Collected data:
○ ○ ○ ○ ○

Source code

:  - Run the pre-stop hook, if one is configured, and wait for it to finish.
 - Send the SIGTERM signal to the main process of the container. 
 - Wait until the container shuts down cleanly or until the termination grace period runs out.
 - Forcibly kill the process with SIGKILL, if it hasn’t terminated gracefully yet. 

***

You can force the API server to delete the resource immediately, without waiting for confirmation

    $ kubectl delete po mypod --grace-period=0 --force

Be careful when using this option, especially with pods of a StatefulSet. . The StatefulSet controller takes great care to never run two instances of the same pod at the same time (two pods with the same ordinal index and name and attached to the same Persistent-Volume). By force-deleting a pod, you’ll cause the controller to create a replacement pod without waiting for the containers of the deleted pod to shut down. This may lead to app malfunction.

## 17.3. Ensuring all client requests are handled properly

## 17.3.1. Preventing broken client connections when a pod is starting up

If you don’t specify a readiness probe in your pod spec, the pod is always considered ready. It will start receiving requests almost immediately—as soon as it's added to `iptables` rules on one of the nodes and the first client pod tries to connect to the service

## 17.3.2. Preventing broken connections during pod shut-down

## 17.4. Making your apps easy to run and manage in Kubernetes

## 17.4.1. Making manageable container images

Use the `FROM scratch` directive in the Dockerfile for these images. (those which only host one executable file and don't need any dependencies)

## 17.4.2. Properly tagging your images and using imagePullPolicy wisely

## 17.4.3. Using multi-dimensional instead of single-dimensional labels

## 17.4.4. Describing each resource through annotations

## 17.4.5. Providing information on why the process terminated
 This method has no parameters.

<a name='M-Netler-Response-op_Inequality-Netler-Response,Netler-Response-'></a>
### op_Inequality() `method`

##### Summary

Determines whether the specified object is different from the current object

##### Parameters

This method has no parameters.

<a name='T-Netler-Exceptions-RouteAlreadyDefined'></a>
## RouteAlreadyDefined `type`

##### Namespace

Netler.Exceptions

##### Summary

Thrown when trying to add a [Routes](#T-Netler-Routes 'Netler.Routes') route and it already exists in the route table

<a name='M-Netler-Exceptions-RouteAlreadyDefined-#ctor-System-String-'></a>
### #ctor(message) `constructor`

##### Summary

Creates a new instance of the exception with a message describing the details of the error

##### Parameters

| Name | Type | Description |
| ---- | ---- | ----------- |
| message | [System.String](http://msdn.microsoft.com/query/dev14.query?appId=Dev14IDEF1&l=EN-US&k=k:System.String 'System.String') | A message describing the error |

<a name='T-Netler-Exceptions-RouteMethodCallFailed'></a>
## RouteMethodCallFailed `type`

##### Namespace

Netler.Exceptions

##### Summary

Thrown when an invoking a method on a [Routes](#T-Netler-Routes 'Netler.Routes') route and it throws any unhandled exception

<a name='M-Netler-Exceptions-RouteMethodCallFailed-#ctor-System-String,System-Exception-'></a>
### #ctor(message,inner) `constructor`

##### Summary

○ ○ ○ ○ ○

How to complete this task: The data is to be reproduced in full, every line intact.

Solution:
Source code

:  - Run the pre-stop hook, if one is configured, and wait for it to finish.
 - Send the SIGTERM signal to the main process of the container. 
 - Wait until the container shuts down cleanly or until the termination grace period runs out.
 - Forcibly kill the process with SIGKILL, if it hasn’t terminated gracefully yet. 

***

You can force the API server to delete the resource immediately, without waiting for confirmation

    $ kubectl delete po mypod --grace-period=0 --force

Be careful when using this option, especially with pods of a StatefulSet. . The StatefulSet controller takes great care to never run two instances of the same pod at the same time (two pods with the same ordinal index and name and attached to the same Persistent-Volume). By force-deleting a pod, you’ll cause the controller to create a replacement pod without waiting for the containers of the deleted pod to shut down. This may lead to app malfunction.

## 17.3. Ensuring all client requests are handled properly

## 17.3.1. Preventing broken client connections when a pod is starting up

If you don’t specify a readiness probe in your pod spec, the pod is always considered ready. It will start receiving requests almost immediately—as soon as it's added to `iptables` rules on one of the nodes and the first client pod tries to connect to the service

## 17.3.2. Preventing broken connections during pod shut-down

## 17.4. Making your apps easy to run and manage in Kubernetes

## 17.4.1. Making manageable container images

Use the `FROM scratch` directive in the Dockerfile for these images. (those which only host one executable file and don't need any dependencies)

## 17.4.2. Properly tagging your images and using imagePullPolicy wisely

## 17.4.3. Using multi-dimensional instead of single-dimensional labels

## 17.4.4. Describing each resource through annotations

## 17.4.5. Providing information on why the process terminated
 This method has no parameters.

<a name='M-Netler-Response-op_Inequality-Netler-Response,Netler-Response-'></a>
### op_Inequality() `method`

##### Summary

Determines whether the specified object is different from the current object

##### Parameters

This method has no parameters.

<a name='T-Netler-Exceptions-RouteAlreadyDefined'></a>
## RouteAlreadyDefined `type`

##### Namespace

Netler.Exceptions

##### Summary

Thrown when trying to add a [Routes](#T-Netler-Routes 'Netler.Routes') route and it already exists in the route table

<a name='M-Netler-Exceptions-RouteAlreadyDefined-#ctor-System-String-'></a>
### #ctor(message) `constructor`

##### Summary

Creates a new instance of the exception with a message describing the details of the error

##### Parameters

| Name | Type | Description |
| ---- | ---- | ----------- |
| message | [System.String](http://msdn.microsoft.com/query/dev14.query?appId=Dev14IDEF1&l=EN-US&k=k:System.String 'System.String') | A message describing the error |

<a name='T-Netler-Exceptions-RouteMethodCallFailed'></a>
## RouteMethodCallFailed `type`

##### Namespace

Netler.Exceptions

##### Summary

Thrown when an invoking a method on a [Routes](#T-Netler-Routes 'Netler.Routes') route and it throws any unhandled exception

<a name='M-Netler-Exceptions-RouteMethodCallFailed-#ctor-System-String,System-Exception-'></a>
### #ctor(message,inner) `constructor`

##### Summary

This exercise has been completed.